Don’t let fear get in the way of your adventure. I know we say it time and time again but it is true. When we let our fears stand in the way of what we want to do, we are honestly taking a step back and not getting out of the never ending downward negative pattern that we have worked so hard with not doing. Not being, not feeling, not seeing and not moving forward.
When going over the Law of Attraction, it states that what we think and believe are what our results will be. Either going in the positive direction or the negative direction. For creating the life that we want those goals that we have in our minds, in our hearts, and in our journals or vision boards that we have created we are setting in motion of letting go of our fears.

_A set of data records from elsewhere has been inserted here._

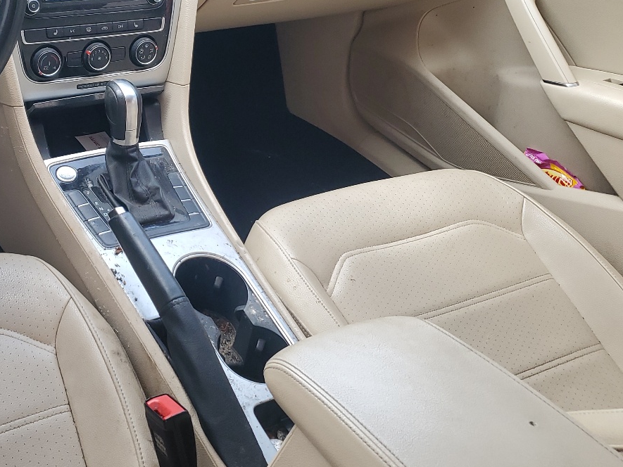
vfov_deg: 30.6
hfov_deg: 38.8
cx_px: 117
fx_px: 846
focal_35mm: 47
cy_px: 150
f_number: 1.5
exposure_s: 1/120
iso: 56
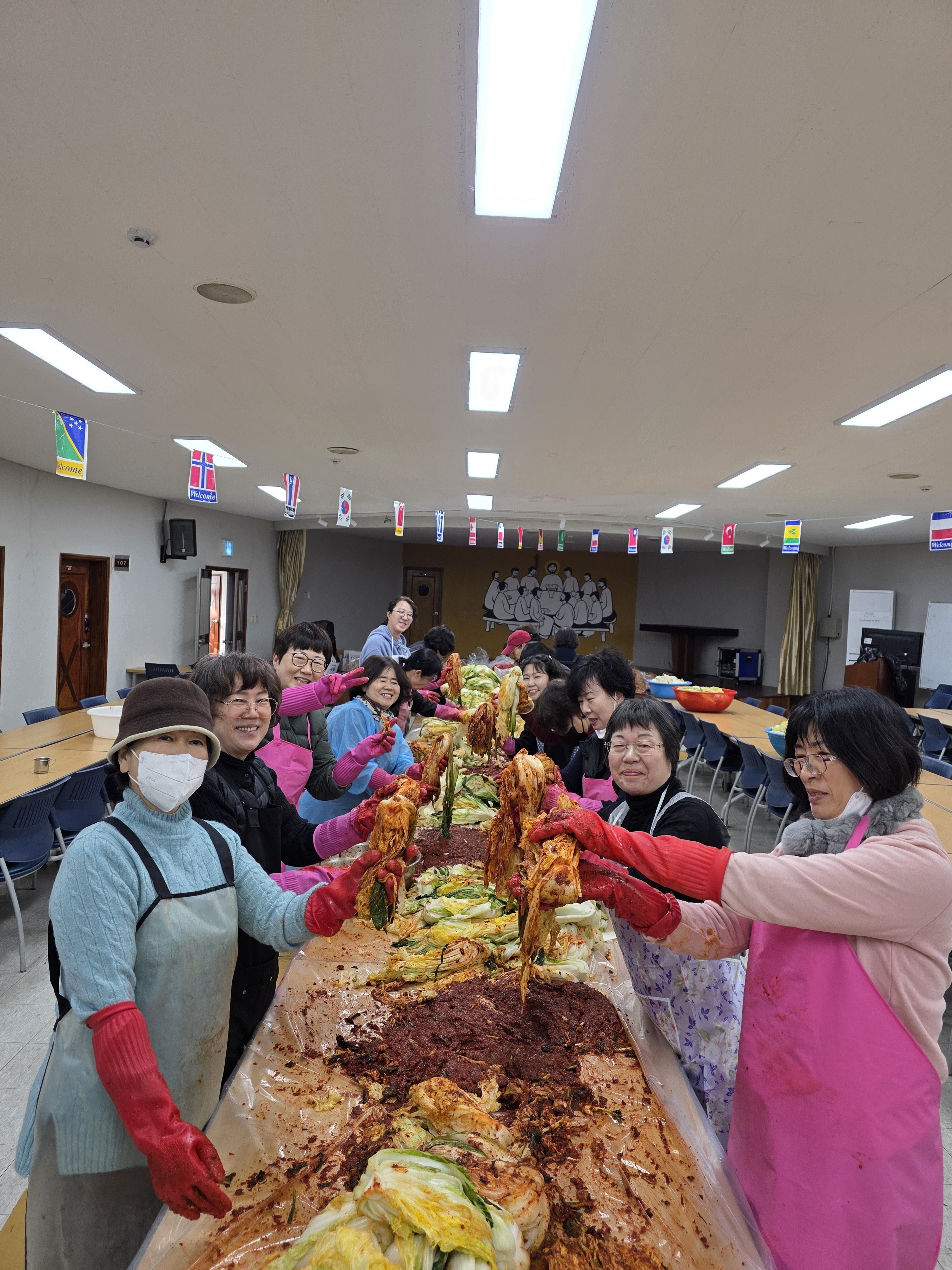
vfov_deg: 73.9
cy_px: 635
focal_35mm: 23
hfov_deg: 58.9
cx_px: 476
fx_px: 843
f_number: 1.7
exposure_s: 1/120
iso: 80
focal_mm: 6.3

I know it sounds strange but it is. When we believe with our whole hearts and minds that we CAN do anything that we put ourselves to it makes a world of difference.

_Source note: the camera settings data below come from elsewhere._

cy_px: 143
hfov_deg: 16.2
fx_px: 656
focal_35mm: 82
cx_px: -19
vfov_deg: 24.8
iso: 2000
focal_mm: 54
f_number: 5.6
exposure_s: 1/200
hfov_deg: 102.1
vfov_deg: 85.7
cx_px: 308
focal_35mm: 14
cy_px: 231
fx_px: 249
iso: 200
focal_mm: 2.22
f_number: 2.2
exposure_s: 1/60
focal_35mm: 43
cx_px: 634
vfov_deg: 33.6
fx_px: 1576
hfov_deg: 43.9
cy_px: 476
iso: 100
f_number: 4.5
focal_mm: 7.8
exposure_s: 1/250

Now going back in the past a little to my grade 4 year, I was deathly afraid of public speaking and speeches. I would always get tongue tied, stuttered or even slowed down whenever we had to read out loud because I was that UNCOMFORTABLE. My heart would be racing a mile a minute. Because I was scared. Because I know I was being judged, not just by my teacher, but by the students in the classroom as well.
Growing up was tough enough but with the constant nagging, bullying, and knowing that I was being picked on because I had a learning disability just made those fears worse. I didn’t feel worthly. I didn’t have the self confidence because of those experiences. Yes I know kids can be cruel, sometimes they say things they don’t mean but there’s an old saying that comes to my mind, Kid’s speak the truth ( well depending on the situation of course but that is what I have always heard). But for an 8-12 year old it stings, it hurts, and it sticks with you along the way. Sometimes those feelings of not having enough confidence, self worth or self respect can potentially harm that child or individual as they grow older.
I was in this negative behaviour pattern for so long that it was really scary trying to get out of it. It was only about 2 years ago when I decided that enough of enough. I had enough with being bullied, abused in every sense of the word. I was done with being taking advantage of both in relationships I’ve had been in to letting go of friends I thought were really great friends at one point, and felt that enough was enough. I had enough of people telling me what I could not do. I had enough of that negative way of thinking, of feeling, and of believing, I was taking back my own life and no one was going to stop me while doing so. It was time to put all my fears on the back burner so to speak and to just let go and enjoy it.
When I started in the direct sales business some of the fears I mentioned about talking in front of a big crowd are still there. I sometimes still stumble or jumble up my words but then I slow my thoughts down in my head and start again, because I love what I do. I’ve learn just to take things in stride an always be in the present so that I can enjoy life. I still need reminders from time to time so I look back on those vision boards that I have made up during the last few years and I can see that light, that glow from the inside because I am Happy, Healthy, and Thriving.
What are some of your experiences when letting go of your fears? Or what has made you say enough was enough?